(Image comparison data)

——

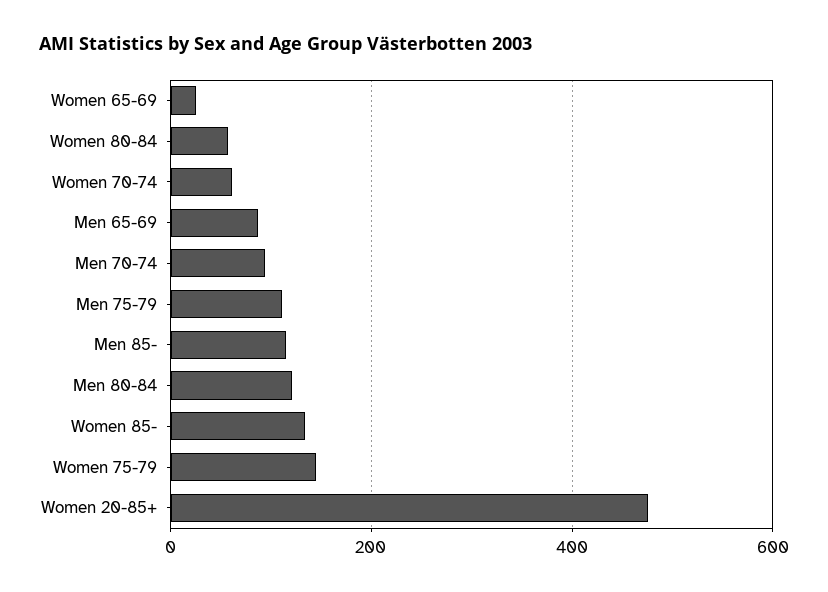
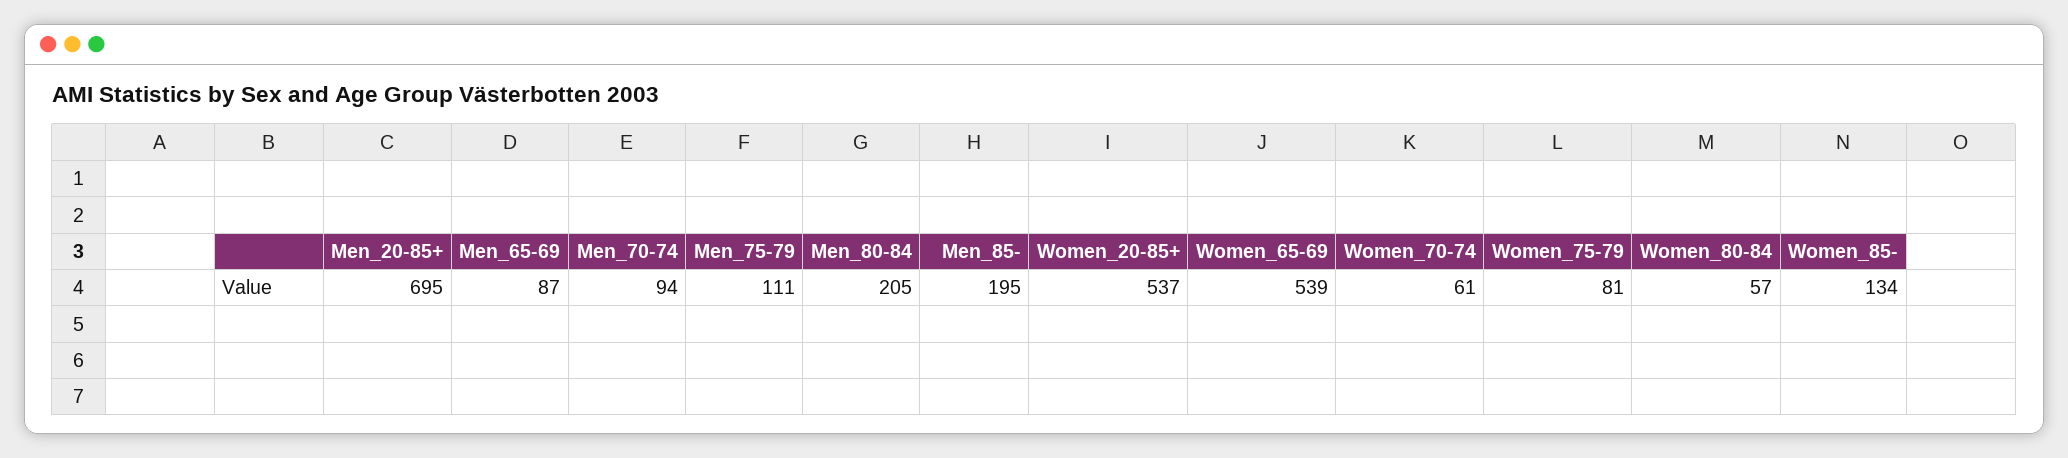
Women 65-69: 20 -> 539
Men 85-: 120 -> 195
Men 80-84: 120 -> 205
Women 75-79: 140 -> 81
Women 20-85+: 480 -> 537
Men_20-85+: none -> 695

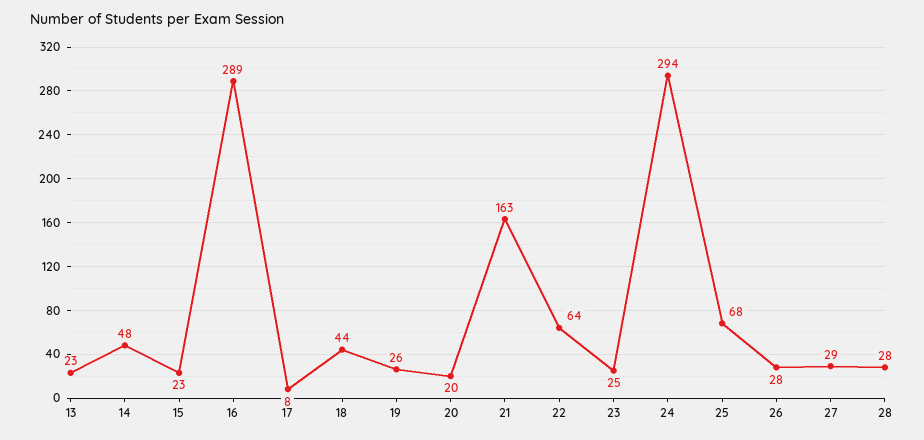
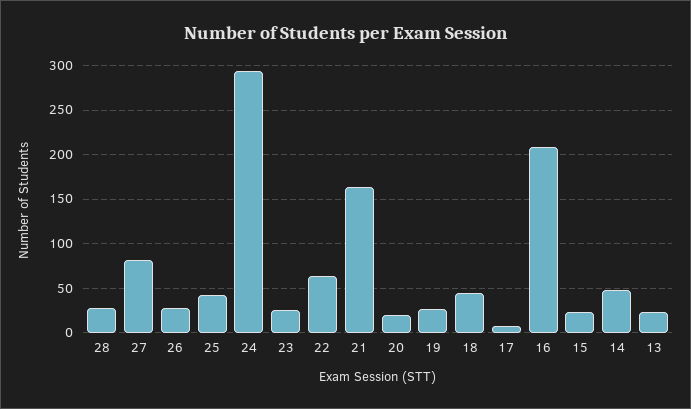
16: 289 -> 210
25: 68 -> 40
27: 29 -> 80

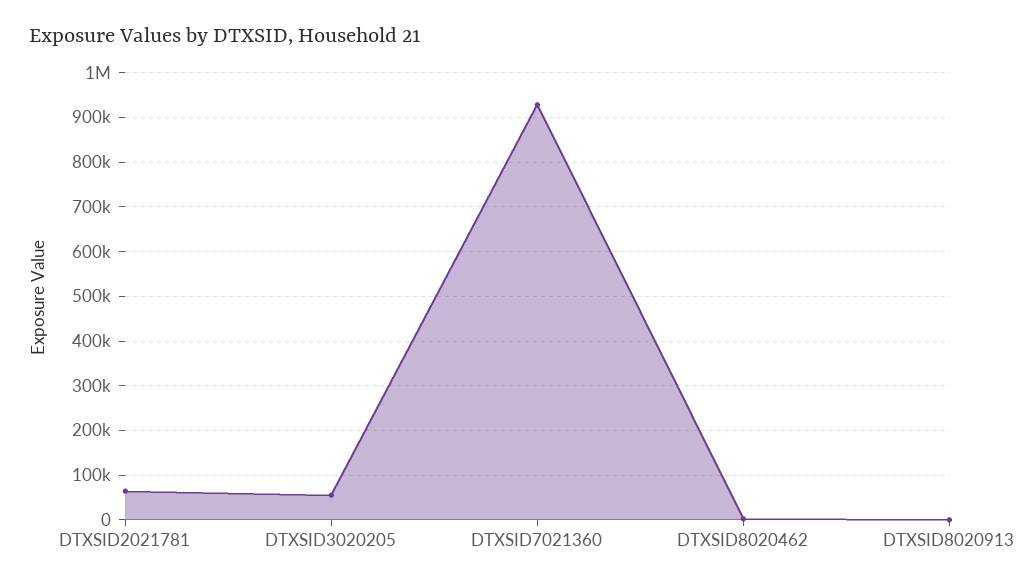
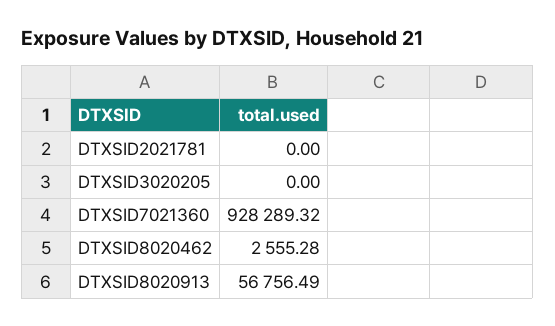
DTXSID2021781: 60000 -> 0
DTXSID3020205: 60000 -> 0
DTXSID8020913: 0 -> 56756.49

——

● **Work task**
Print again, word for word, every line from the line with "Men 80-84: 120 -> 205" to the final line of the records, inclusive; skip the pictures.

● **Exercise result**
Men 80-84: 120 -> 205
Women 75-79: 140 -> 81
Women 20-85+: 480 -> 537
Men_20-85+: none -> 695

16: 289 -> 210
25: 68 -> 40
27: 29 -> 80

DTXSID2021781: 60000 -> 0
DTXSID3020205: 60000 -> 0
DTXSID8020913: 0 -> 56756.49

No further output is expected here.